Мумозин устыдился и взялся гулко кашлять, подбирая, что бы ответить. Настин напор его смутил, но видеть рогатые рожи в своей гостиной ему, очевидно, совсем не хотелось. Он сказал небрежно:

— Как же, я помню, конечно. Ладно, ладно! Пусть будут макароны.

Настя ехидно поправила:

— Маскароны!

— А я как сказал? Наверное, оговорился. Вы что, думаете, я маскаронов никогда не видал? Просто события последних дней выбили меня из колеи. Хлопоты, касса пуста, похороны… Оказалось, у Пермяковой нет родственников, и мы сами все должны… Голова кругом!

— Похороны сегодня? — спросил Самоваров.

— Труп еще в морге.

Эта мрачная фраза была первой, услышанной Самоваровым из уст фиолетовой Ирины Прохоровны, если, конечно, не считать визгов во время боя с Геннашей.

— Да, ведь это убийство! Какие-то экспертизы, какие-то задержки, — горевал Мумозин. — А нам бы, конечно, хотелось побыстрей все это кончить. В труппе разброд, спектакли отменяются… Поголовное пьянство!.. И это в русском реалистическом театре!

Поголовное пьянство не показалось Самоварову чем-то чужеродным для реалистического театра, но он не стал ввязываться в споры и по-английски, пригнувшись, под жаркие речи Владимира Константиновича протиснулся за дверь. Настя устремилась за ним и уже занесла руку обнять, как прямо на них от противоположной стены коридора шагнула крупная женщина.

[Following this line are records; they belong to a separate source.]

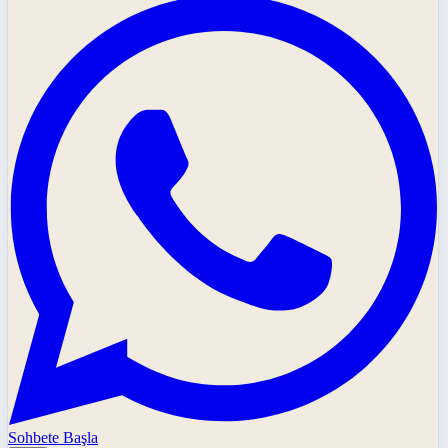
Sohbete Başla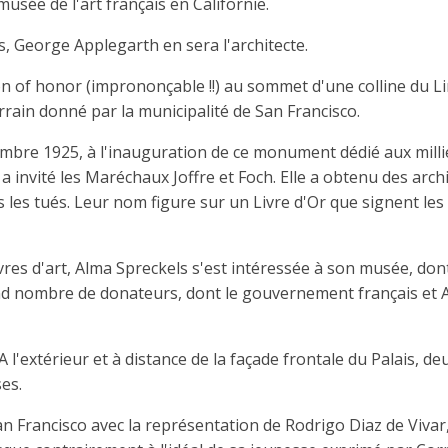
usée de l'art français en Californie.
s, George Applegarth en sera l'architecte.
gion of honor (imprononçable !!) au sommet d'une colline du L
rain donné par la municipalité de San Francisco.
vembre 1925, à l'inauguration de ce monument dédié aux milli
a invité les Maréchaux Joffre et Foch. Elle a obtenu des arch
tous les tués. Leur nom figure sur un Livre d'Or que signent le
s d'art, Alma Spreckels s'est intéressée à son musée, dont
nd nombre de donateurs, dont le gouvernement français et 
 l'extérieur et à distance de la façade frontale du Palais, de
es.
n Francisco avec la représentation de Rodrigo Diaz de Vivar, 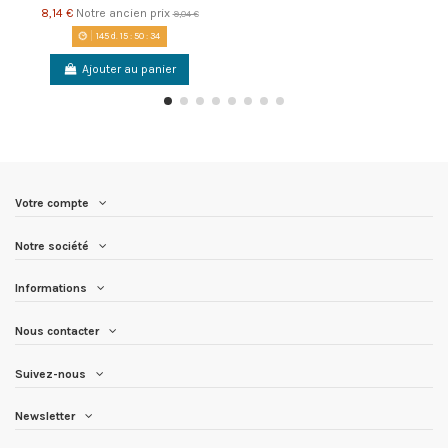
8,14 €
Notre ancien prix
9,04 €
145
d.
15
:
50
:
34
Ajouter au panier
Votre compte
Notre société
Informations
Nous contacter
Suivez-nous
Newsletter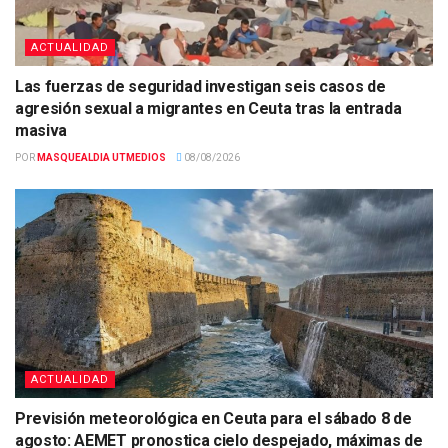
ACTUALIDAD
Las fuerzas de seguridad investigan seis casos de
agresión sexual a migrantes en Ceuta tras la entrada
masiva
POR
MASQUEALDIA UTMEDIOS
08/08/2026
ACTUALIDAD
Previsión meteorológica en Ceuta para el sábado 8 de
agosto: AEMET pronostica cielo despejado, máximas de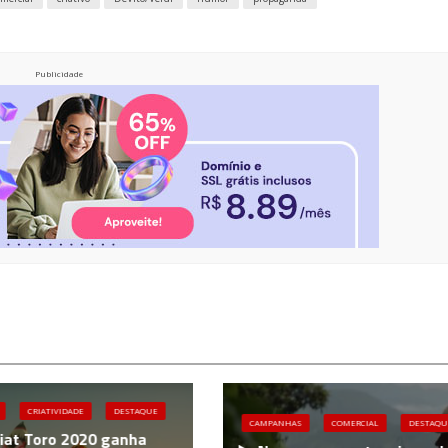
Publicidade
CRIATIVIDADE
DESTAQUE
CAMPANHAS
COMERCIAL
DESTAQU
iat Toro 2020 ganha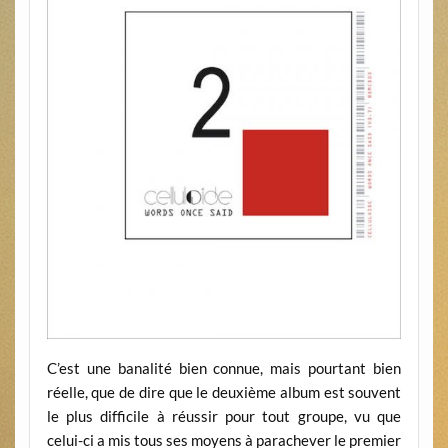
C’est une banalité bien connue, mais pourtant bien
réelle, que de dire que le deuxième album est souvent
le plus difficile à réussir pour tout groupe, vu que
celui-ci a mis tous ses moyens à parachever le premier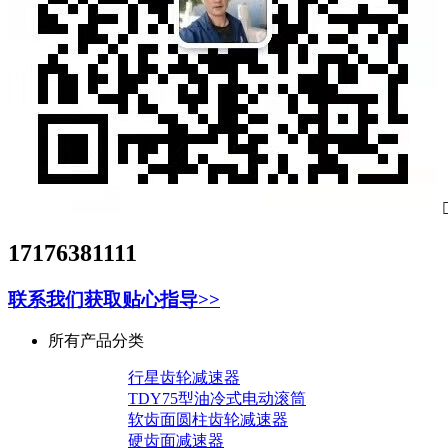
17176381111
联系我们获取贴心指导>>
所有产品分类
行星齿轮减速器
TDY75型油冷式电动滚筒
软齿面圆柱齿轮减速器
硬齿面减速器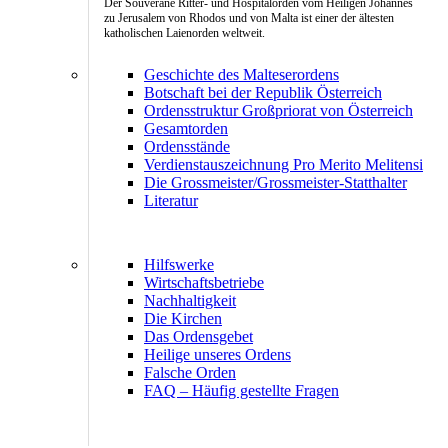
Der Souveräne Ritter- und Hospitalorden vom Heiligen Johannes
zu Jerusalem von Rhodos und von Malta ist einer der ältesten
katholischen Laienorden weltweit.
Geschichte des Malteserordens
Botschaft bei der Republik Österreich
Ordensstruktur Großpriorat von Österreich
Gesamtorden
Ordensstände
Verdienstauszeichnung Pro Merito Melitensi
Die Grossmeister/Grossmeister-Statthalter
Literatur
Hilfswerke
Wirtschaftsbetriebe
Nachhaltigkeit
Die Kirchen
Das Ordensgebet
Heilige unseres Ordens
Falsche Orden
FAQ – Häufig gestellte Fragen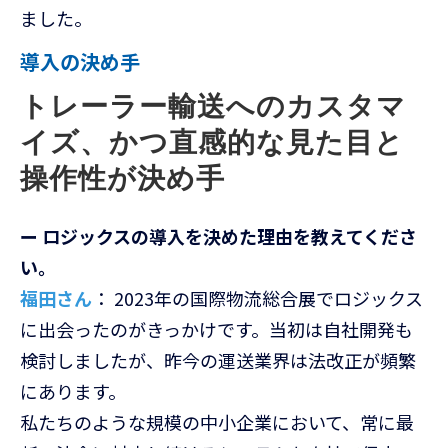
ました。
導入の決め手
トレーラー輸送へのカスタマ
イズ、かつ直感的な見た目と
操作性が決め手
ー ロジックスの導入を決めた理由を教えてくださ
い。
福田さん
： 2023年の国際物流総合展でロジックス
に出会ったのがきっかけです。当初は自社開発も
検討しましたが、昨今の運送業界は法改正が頻繁
にあります。
私たちのような規模の中小企業において、常に最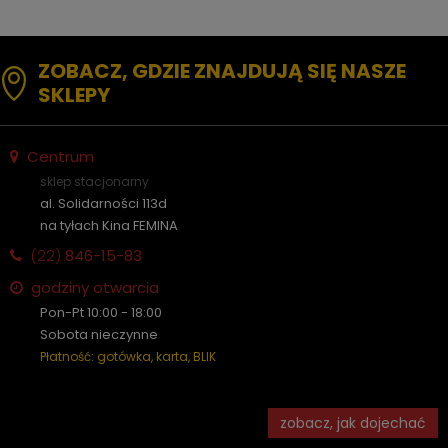
ZOBACZ, GDZIE ZNAJDUJĄ SIĘ NASZE
SKLEPY
Centrum
sklep stacjonarny
al. Solidarności 113d
na tyłach Kina FEMINA
(22)
846-15-83
godziny otwarcia
Pon-Pt 10:00 - 18:00
Sobota nieczynne
Płatność: gotówka, karta, BLIK
zobacz, jak dojechać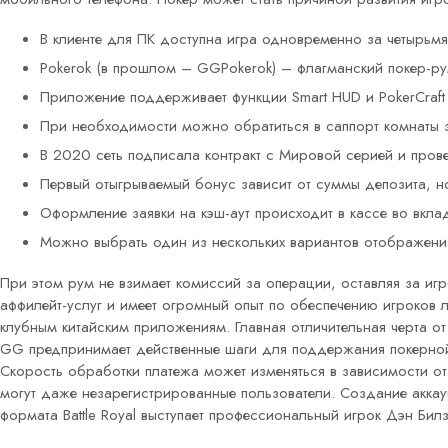
В клиенте для ПК доступна игра одновременно за четырьмя
Pokerok (в прошлом – GGPokerok) – флагманский покер-ру
Приложение поддерживает функции Smart HUD и PokerCraft 
При необходимости можно обратиться в саппорт комнаты 
В 2020 сеть подписала контракт с Мировой серией и прове
Первый отыгрываемый бонус зависит от суммы депозита, н
Оформление заявки на кэш-аут происходит в кассе во вкла
Можно выбрать один из нескольких вариантов отображения
При этом рум не взимает комиссий за операции, оставляя за иг
аффилейт-услуг и имеет огромный опыт по обеспечению игроков 
клубным китайским приложениям. Главная отличительная черта о
GG предпринимает действенные шаги для поддержания покерной
Скорость обработки платежа может изменяться в зависимости от
могут даже незарегистрированные пользователи. Создание акка
формата Battle Royal выступает профессиональный игрок Дэн Билзе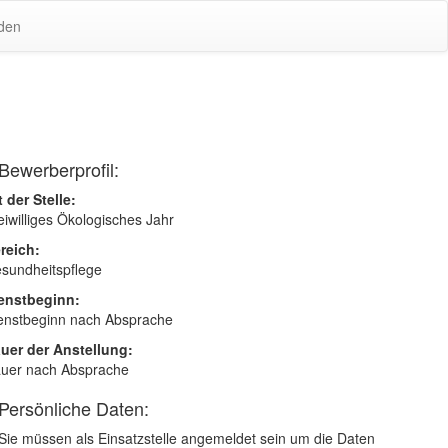
den
Bewerberprofil:
t der Stelle:
eiwilliges Ökologisches Jahr
reich:
sundheitspflege
enstbeginn:
enstbeginn nach Absprache
uer der Anstellung:
uer nach Absprache
Persönliche Daten:
Sie müssen als Einsatzstelle angemeldet sein um die Daten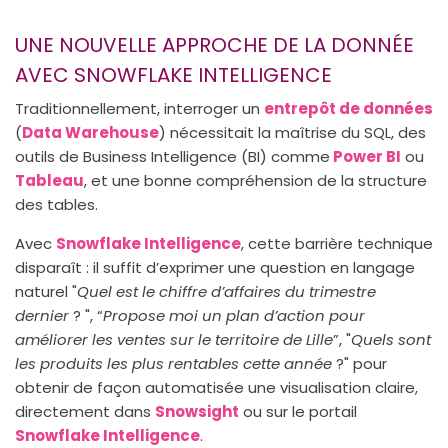
UNE NOUVELLE APPROCHE DE LA DONNÉE
AVEC SNOWFLAKE INTELLIGENCE
Traditionnellement, interroger un
entrepôt de données
(
Data Warehouse
) nécessitait la maîtrise du SQL, des
outils de Business Intelligence (BI) comme
Power BI
ou
Tableau
, et une bonne compréhension de la structure
des tables.
Avec
Snowflake Intelligence
, cette barrière technique
disparaît : il suffit d’exprimer une question en langage
naturel "
Quel est le chiffre d’affaires du trimestre
dernier
? ", “
Propose moi un plan d’action pour
améliorer les ventes sur le territoire de Lille
”, "
Quels sont
les produits les plus rentables cette année
?" pour
obtenir de façon automatisée une visualisation claire,
directement dans
Snowsight
ou sur le portail
Snowflake Intelligence
.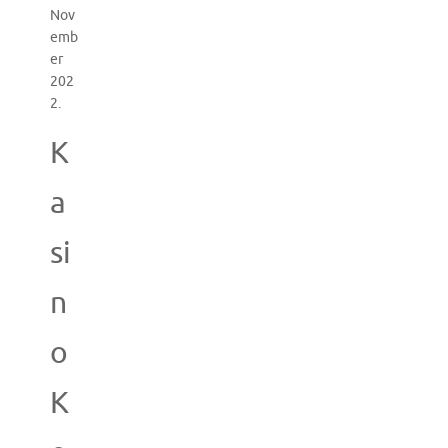
Nov
emb
er
202
2.
K
a
si
n
o
K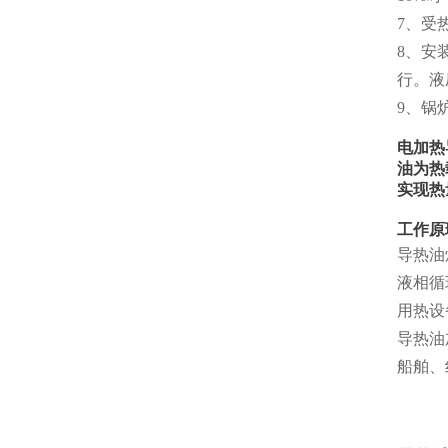
7、受
8、安
行。液
9、锅
电加热
油为热
实现热
工作原
导热油
液相循
用热设
导热油
船舶、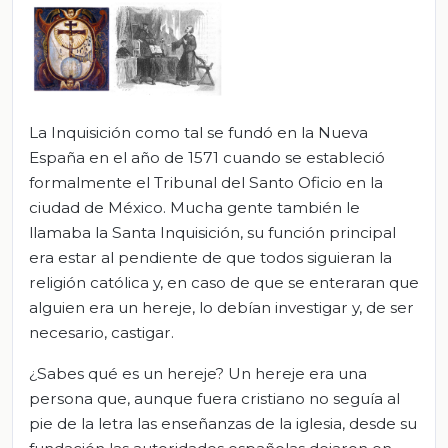
La Inquisición como tal se fundó en la Nueva
España en el año de 1571 cuando se estableció
formalmente el Tribunal del Santo Oficio en la
ciudad de México. Mucha gente también le
llamaba la Santa Inquisición, su función principal
era estar al pendiente de que todos siguieran la
religión católica y, en caso de que se enteraran que
alguien era un hereje, lo debían investigar y, de ser
necesario, castigar.
¿Sabes qué es un hereje? Un hereje era una
persona que, aunque fuera cristiano no seguía al
pie de la letra las enseñanzas de la iglesia, desde su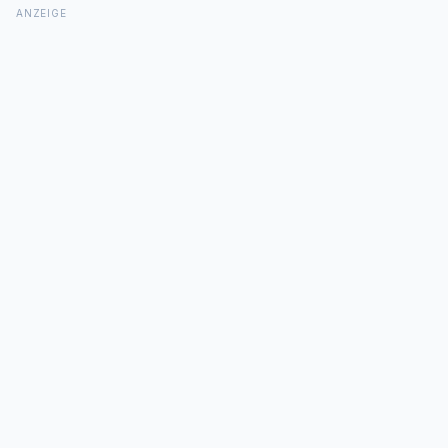
ANZEIGE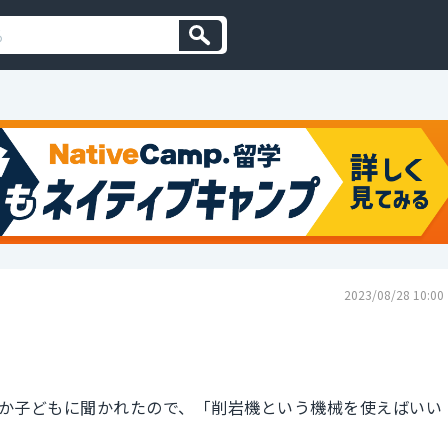
2023/08/28 10:00
か子どもに聞かれたので、「削岩機という機械を使えばいい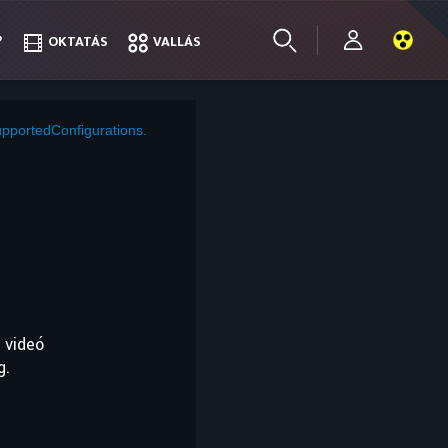
?
?
OKTATÁS
OKTATÁS
VALLÁS
VALLÁS
pportedConfigurations.
 videó
g.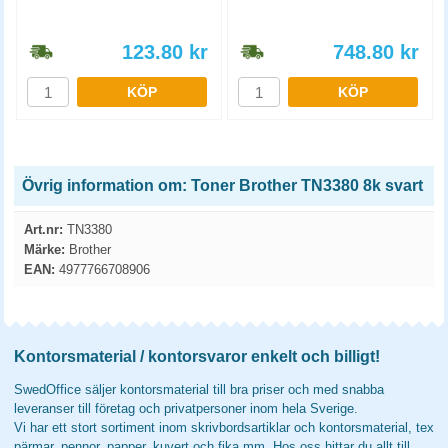
123.80
kr
748.80
kr
KÖP
KÖP
Övrig information om: Toner Brother TN3380 8k svart
Art.nr:
TN3380
Märke:
Brother
EAN:
4977766708906
Kontorsmaterial / kontorsvaror enkelt och billigt!
SwedOffice säljer kontorsmaterial till bra priser och med snabba
leveranser till företag och privatpersoner inom hela Sverige.
Vi har ett stort sortiment inom skrivbordsartiklar och kontorsmaterial, tex
pärmar, pennor, papper, kuvert och fika mm. Hos oss hittar du allt till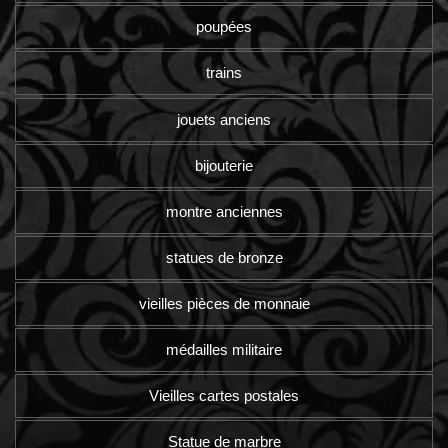
poupées
trains
jouets anciens
bijouterie
montre anciennes
statues de bronze
vieilles pièces de monnaie
médailles militaire
Vieilles cartes postales
Statue de marbre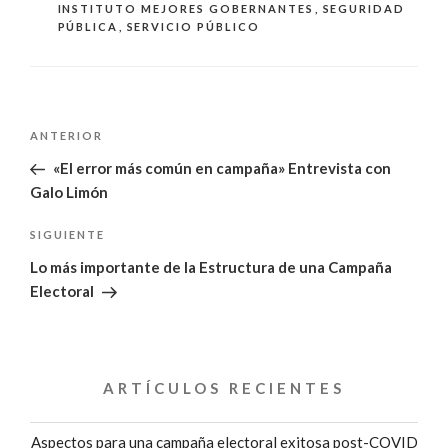
INSTITUTO MEJORES GOBERNANTES
,
SEGURIDAD
PÚBLICA
,
SERVICIO PÚBLICO
Navegación
Entrada
ANTERIOR
de
anterior:
«El error más común en campaña» Entrevista con
entradas
Galo Limón
Siguiente
SIGUIENTE
entrada
Lo más importante de la Estructura de una Campaña
Electoral
ARTÍCULOS RECIENTES
Aspectos para una campaña electoral exitosa post-COVID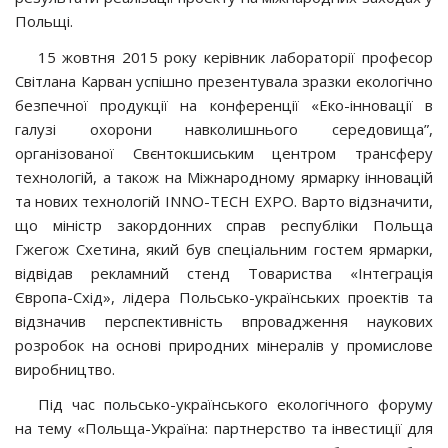
Польщі.
15 жовтня 2015 року керівник лабораторії професор
Світлана Карван успішно презентувала зразки екологічно
безпечної продукції на конференції «Еко-інновації в
галузі охорони навколишнього середовища”,
організованої Свєнтокшиським центром трансферу
технологій, а також на Міжнародному ярмарку інновацій
та нових технологій INNO-TECH EXPO. Варто відзначити,
що міністр закордонних справ республіки Польща
Гжегож Схетина, який був спеціальним гостем ярмарки,
відвідав рекламний стенд Товариства «Інтеграція
Європа-Схід», лідера Польсько-українських проектів та
відзначив перспективність впровадження наукових
розробок на основі природних мінералів у промислове
виробництво.
Під час польсько-українського екологічного форуму
на тему «Польща-Україна: партнерство та інвестиції для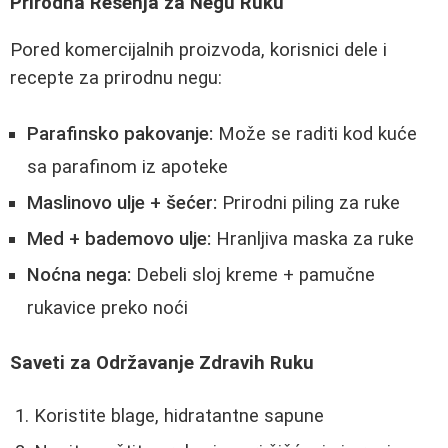
Prirodna Rešenja za Negu Ruku
Pored komercijalnih proizvoda, korisnici dele i
recepte za prirodnu negu:
Parafinsko pakovanje:
Može se raditi kod kuće
sa parafinom iz apoteke
Maslinovo ulje + šećer:
Prirodni piling za ruke
Med + bademovo ulje:
Hranljiva maska za ruke
Noćna nega:
Debeli sloj kreme + pamučne
rukavice preko noći
Saveti za Održavanje Zdravih Ruku
Koristite blage, hidratantne sapune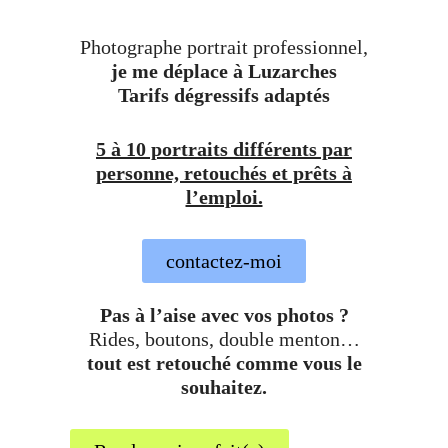
Photographe portrait professionnel,
je me déplace à Luzarches
Tarifs dégressifs adaptés
5 à 10 portraits différents par
personne, retouchés et prêts à
l’emploi.
contactez-moi
Pas à l’aise avec vos photos ?
Rides, boutons, double menton…
tout est retouché comme vous le
souhaitez.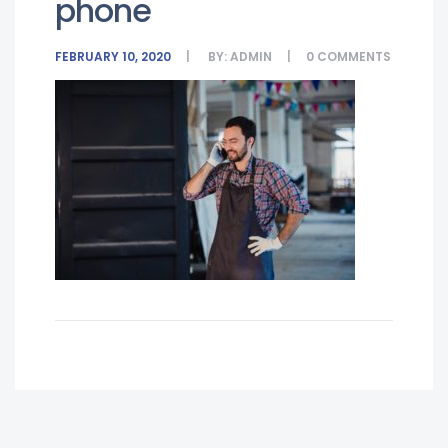
phone
FEBRUARY 10, 2020
BY:
ADMIN
0
COMMENTS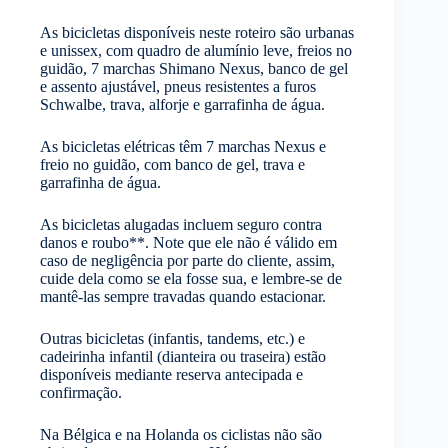
As bicicletas disponíveis neste roteiro são urbanas
e unissex, com quadro de alumínio leve, freios no
guidão, 7 marchas Shimano Nexus, banco de gel
e assento ajustável, pneus resistentes a furos
Schwalbe, trava, alforje e garrafinha de água.
As bicicletas elétricas têm 7 marchas Nexus e
freio no guidão, com banco de gel, trava e
garrafinha de água.
As bicicletas alugadas incluem seguro contra
danos e roubo**. Note que ele não é válido em
caso de negligência por parte do cliente, assim,
cuide dela como se ela fosse sua, e lembre-se de
mantê-las sempre travadas quando estacionar.
Outras bicicletas (infantis, tandems, etc.) e
cadeirinha infantil (dianteira ou traseira) estão
disponíveis mediante reserva antecipada e
confirmação.
Na Bélgica e na Holanda os ciclistas não são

— Самоваров? Наконец-то, — недовольно проговорила она. — Я уж думала, что Мумозин до вечера будет свою бодягу разводить.

Крупная женщина — Самоваров присмотрелся и узнал — оказалась Альбиной Карнауховой, с которой он не был знаком, никогда не говорил и поэтому никак не мог рассчитывать на такой фамильярный тон. Он хотел было возмутиться, но не успел. Альбина заявила:

— Время дорого. Пойдемте сейчас ко мне. А это кто?

Она пристально воззрилась на Настю глазами крупными и синими, как сливы.

Настя фыркнула. Альбина еще раз оглядела ее, уже плотно обнявшую Самоварова, подумала и сказала:

— Ладно. Идемте.

— Куда это? — начал было сопротивляться Самоваров.

— Ко мне. Это очень важно.

Они в интригующем безмолвии прошли по закулисному коридору и оказались в одной из гримерных. Здесь было три столика с зеркалами. Альбина подалась к своему, где больше было баночек, чашек и ваток, а в уголке зеркала улыбался с маленькой фотографии мальчик лет пяти.